TOO MUCH IP/NOT ENOUGH IP

As this week winds down, an interesting juxtaposition showed up in my Inbox:  two separate articles on MSNBC appeared to  contradict one another.

The first article excerpted in my email read:

EARNING a return on IP
MSNBC - USA
... a string of acquisitions, Ray Link, chief finance officer of TriQuint
Semiconductor Inc., found himself with way too much intellectual property to manage. ...

While the second article excerpted in my email read:

MICROSOFT aspires to double patent portfolio
MSNBC - USA
... In June 2003, Microsoft hired Marshall Phelps, a former vice president of intellectual property at IBM and a 28-year veteran at of the Armonk, NY-based company ...

Unlike the other 800000 other email news alerts from Google I received this week, this one got my attention.  How could one company have too much IP while another company doesn't have enough IP (or at least is interested in getting twice as many patents within a short period of time).   

Upon further investigation, story number one has more to do with "bounty of riches" scenarios -- i.e. I have too many patents to use myself and I am making too much money from my competitors who I have licensed.  After reading the full article, the story opens up and becomes more about the neceesity of IP and patent portfolios and less to do with "too much IP".  I would even go out on a limb and say that IP is seen by the companies mentioned (IBM, Xerox, Microsoft) as essential to market maintenance as well as an independent source of revenue that can surpass revenue from actual products.
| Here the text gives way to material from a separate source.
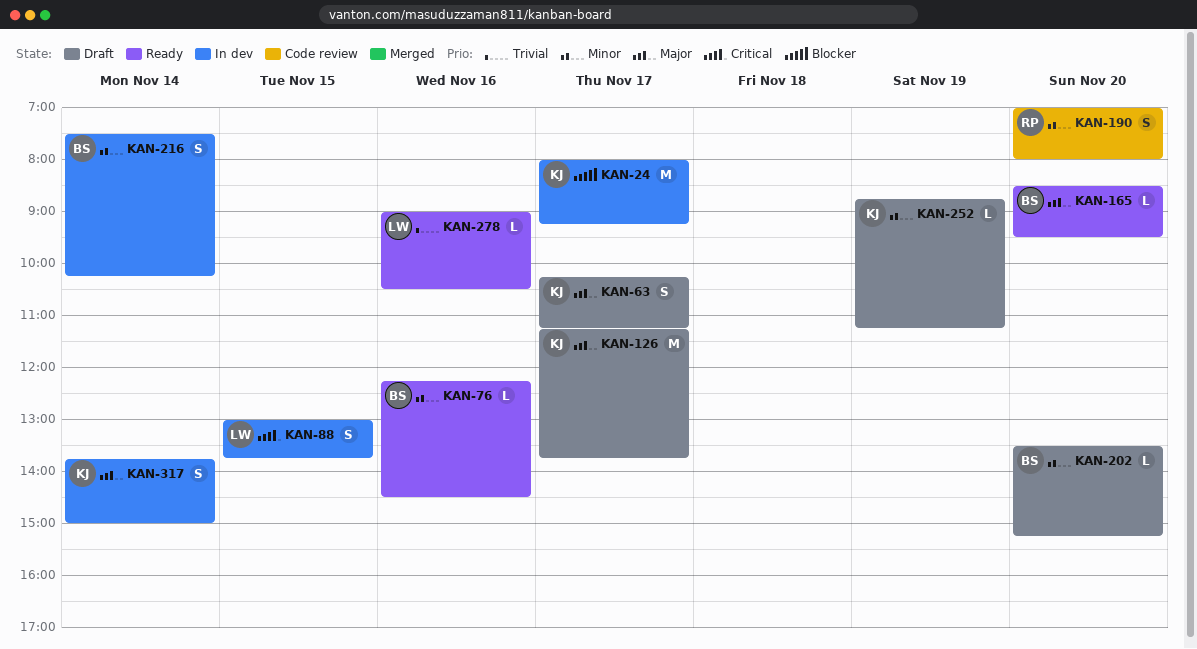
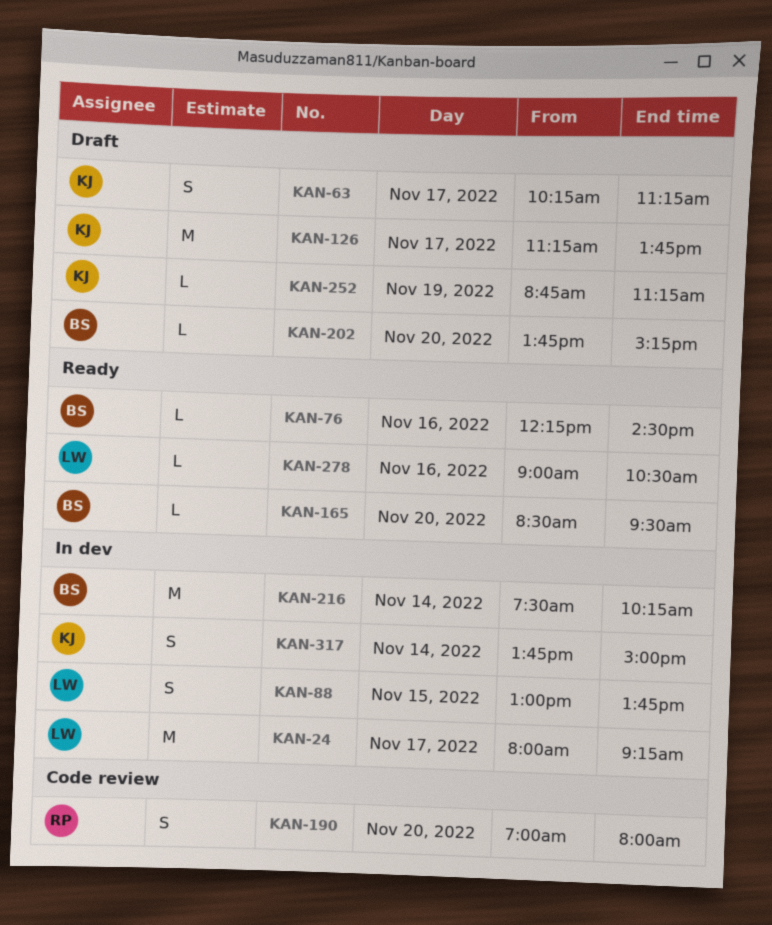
KAN-24, owner: KJ -> LW
KAN-202, begins: 13:30 -> 13:45
KAN-216, estimate: S -> M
Both stories are worth reading and do a nice job of reinforcing the proposition that in today's competitive global marketplace, the ability to keep competitors at a distance is only one-half of the IP equation:  unused IP assets must also be turned into revenue streams.  What better place to find that revenue or partner than in your competitors.  As the old saying goes:  keep your friends close and your enemies closer.